I don't know how many of the new assignments are in the BMP, but it
appears that there are roughly as many assigned BMP characters as
there are assigned characters outside the BMP.

> The bigger issue is that in changing the basic Tcl_UniChar size, you
> break the binary compatability rules.  RH9 is the only
> version/distro to use 32-bit Tcl_UniChar, which breaks compatability
> with extensions build on other versions/distros.

Indeed. Python has added explicit mechanisms to detect such breakage,
by renaming all API functions depending on the width of a Unicode
character. That, atleast, allows to detect the breakage at import
time (missing symbols).

> Also, while Tcl can build and works just find with 32-bit
> Tcl_UniChar, but I don't recall testing Tk when I tested Tcl.
> Checking on a rebuild now, it does appear that Tk operates just
> fine.  However, it does consume a lot more memory.

When I tested it, I found that it would break very easily. I was using
the Redhat procedure, though, so I might have made something wrong.

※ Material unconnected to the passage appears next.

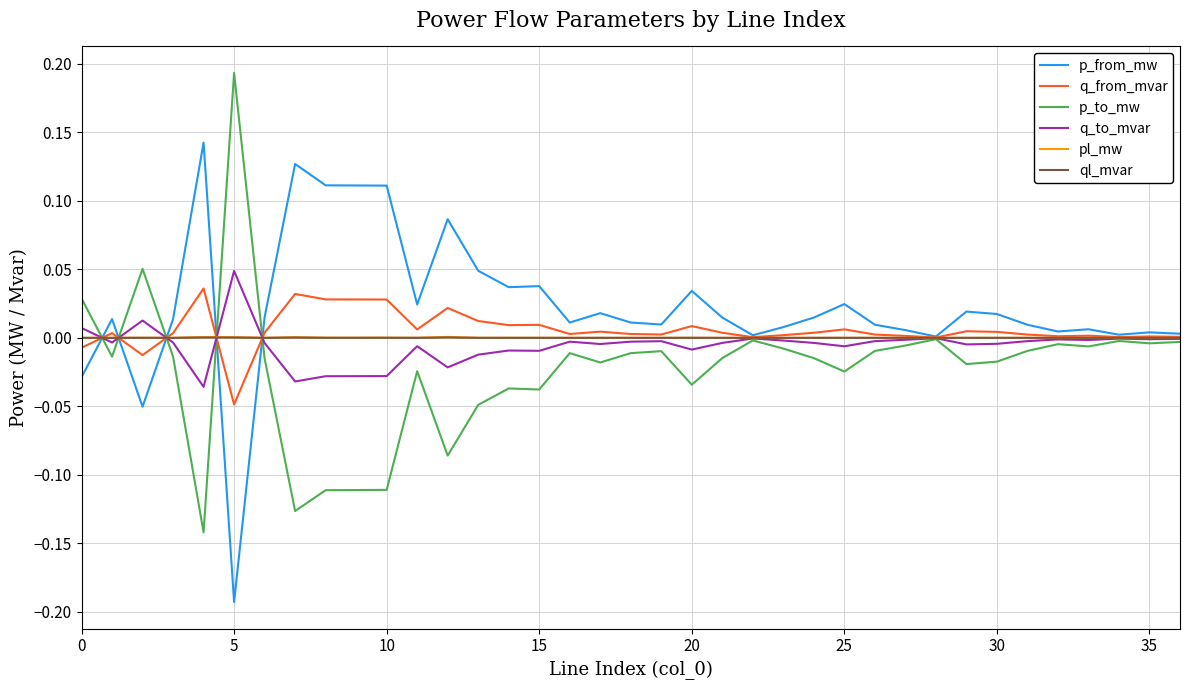

What are all the series names shown in the legend?

p_from_mw, q_from_mvar, p_to_mw, q_to_mvar, pl_mw, ql_mvar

> I finally found the source RPMs for Tcl that RH9 uses and checked
> out there patch.  It's not even correct.  You have to modify
> tcl/generic/regcustom.h as well to account for Tcl_UniChar being
> 32-bits.  

What is the specific change that one has to make? "You have to edit
multiple files to activate a feature" is a strange way of supporting
it...

> IOW, it's very annoying to me that someone at RedHat went
> blundering around in the dark making these modifications when it is
> fairly easy to find and communicate with the core developers on the
> what, how and why of doing things correctly.

Indeed. In the specific case, they made the Tcl change to support
UCS-4 Python, when it would have been cleaner, IMO, to fix
_tkinter. Alas, they did not contact us, either.

Regards,
Martin